I suggest you are incorrect. All of the corona viruses that infect humans started out in other species. And all of the lower fatality ones are still with us. One (OC43) has been suggested to have been responsible for the "Russian 'flu" in 1879 (killed a million people, by the way). It is still with us today and is responsible for some common cold symptoms.
Why do you think that the sources of the virus are not also reservoirs for the virus? Do you think it suddenly appeared in bats (perhaps pangolins) and then, having moved to humans, just as suddenly disappeared from bats?
Covid will be with humans for good. Hopefully it too will just become another "cold virus".
We are lucky that SAR-CoV-2 is a mild, albeit transmissible, virus. If SARS-CoV-1 (the SARS from the early 2000s) had been as transmissible as COVID, we could have had 10% fatality, instead of 2%. Or if MERS had been as transmissible as COVID we could have seen 35% fatality. Think of that. We'd have had >35million deaths worldwide by now if COVID had been as fatal as MERS.
Luckily, MERS and SARS seem to be rare infections, perhaps because of their fatality rates. But just like Ebola and Marburg, they could pop up again and cause an outbreak from time to time.

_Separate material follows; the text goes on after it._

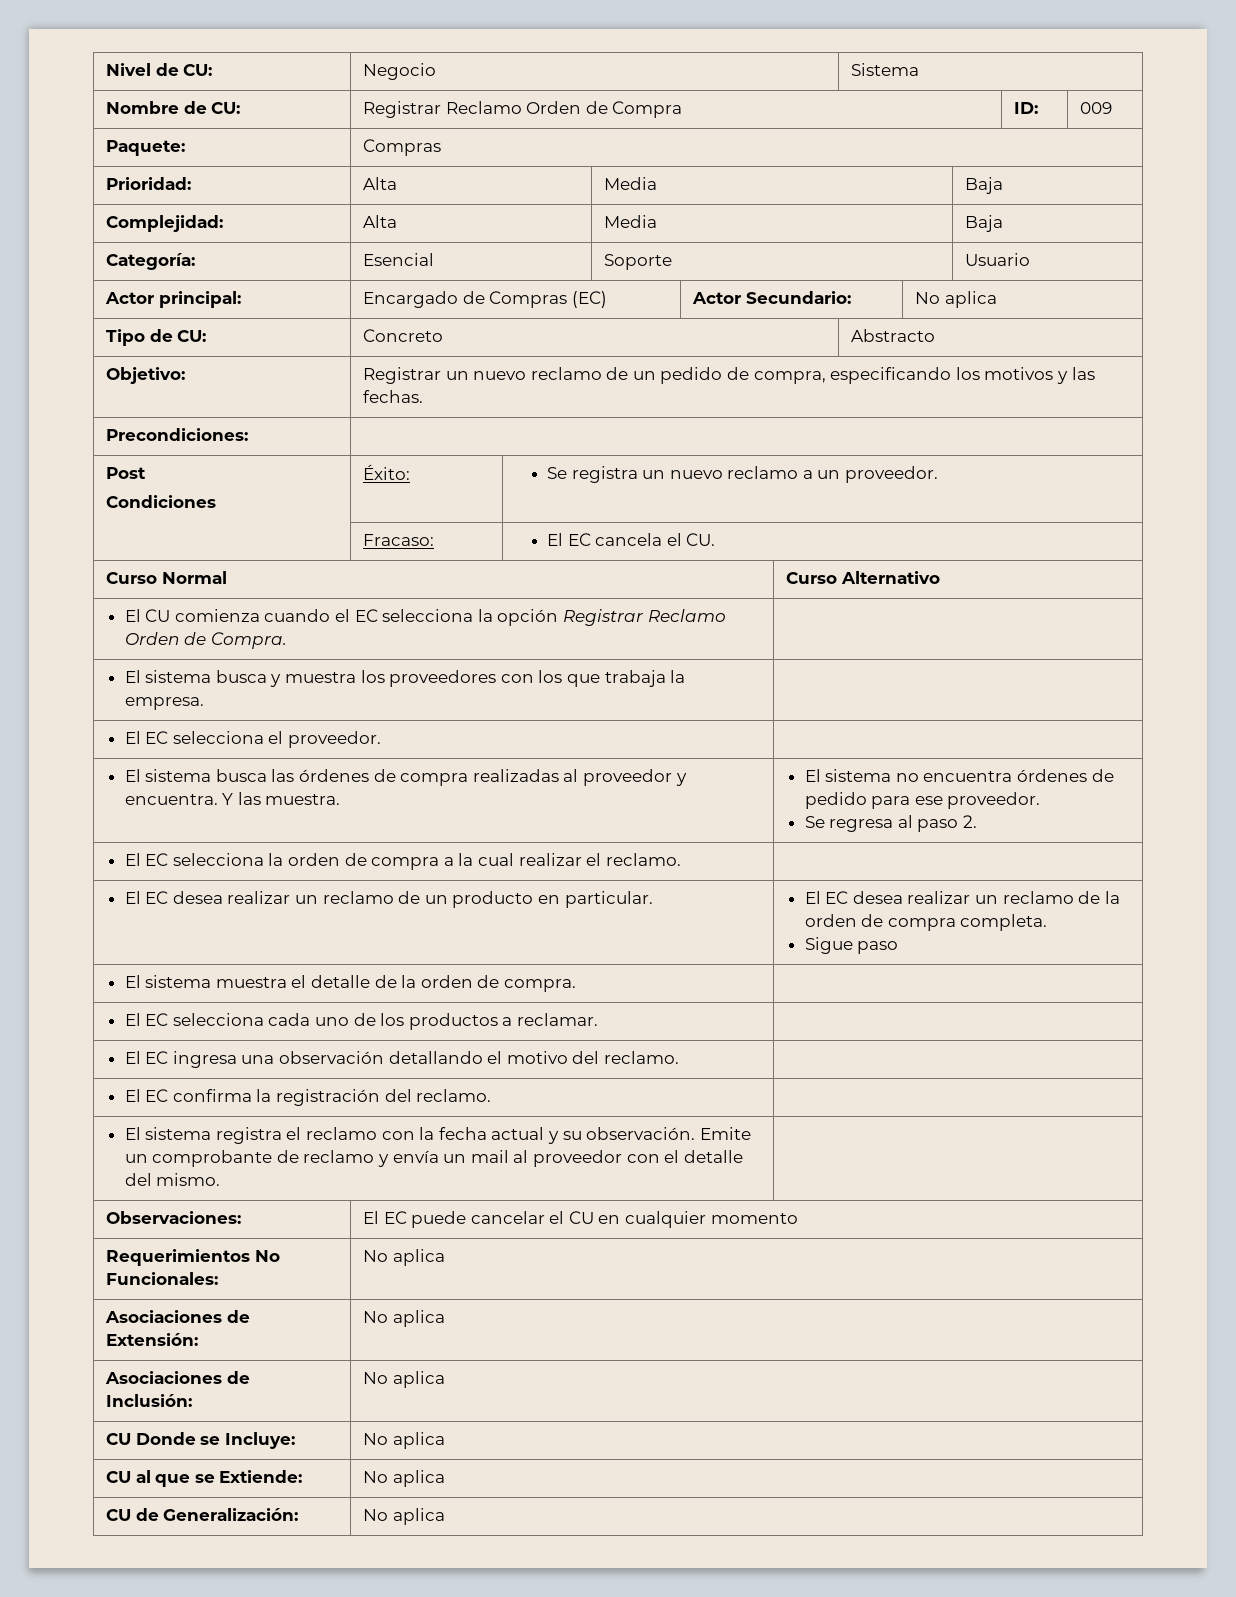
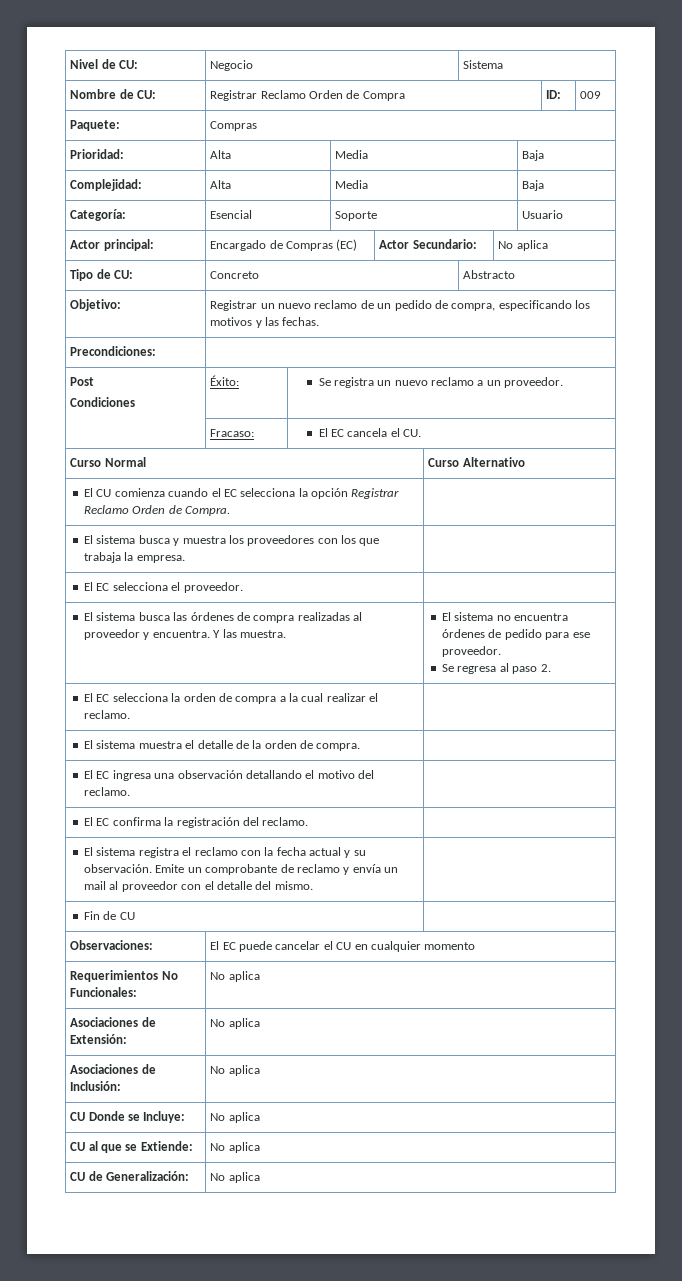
[124,891,653,908] [804,891,1120,904] [804,914,1048,931] [804,937,899,954] // El EC desea realizar un reclamo de un producto en particular. | El EC desea realizar un reclamo de la orden de compra completa. // Sigue paso -> (131, 714) none
[124,1013,598,1030] // El EC selecciona cada uno de los productos a reclamar. | -> (361, 747) none
(221, 1179) none -> [84,911,135,920] // Fin de CU |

Oh, and as for bats being "rare", I would point out that the bats are the second largest group of mammals with only rodents being larger. There are 1200 species of bat compared to only 8 great ape species (that includes humans, by the way). Bats live everywhere that humans live except the extremely cold environments, and many species use human structures to roost in. So, no, they aren't "rare and remote".
If you are more fortunate than others, build a larger table not a taller fence.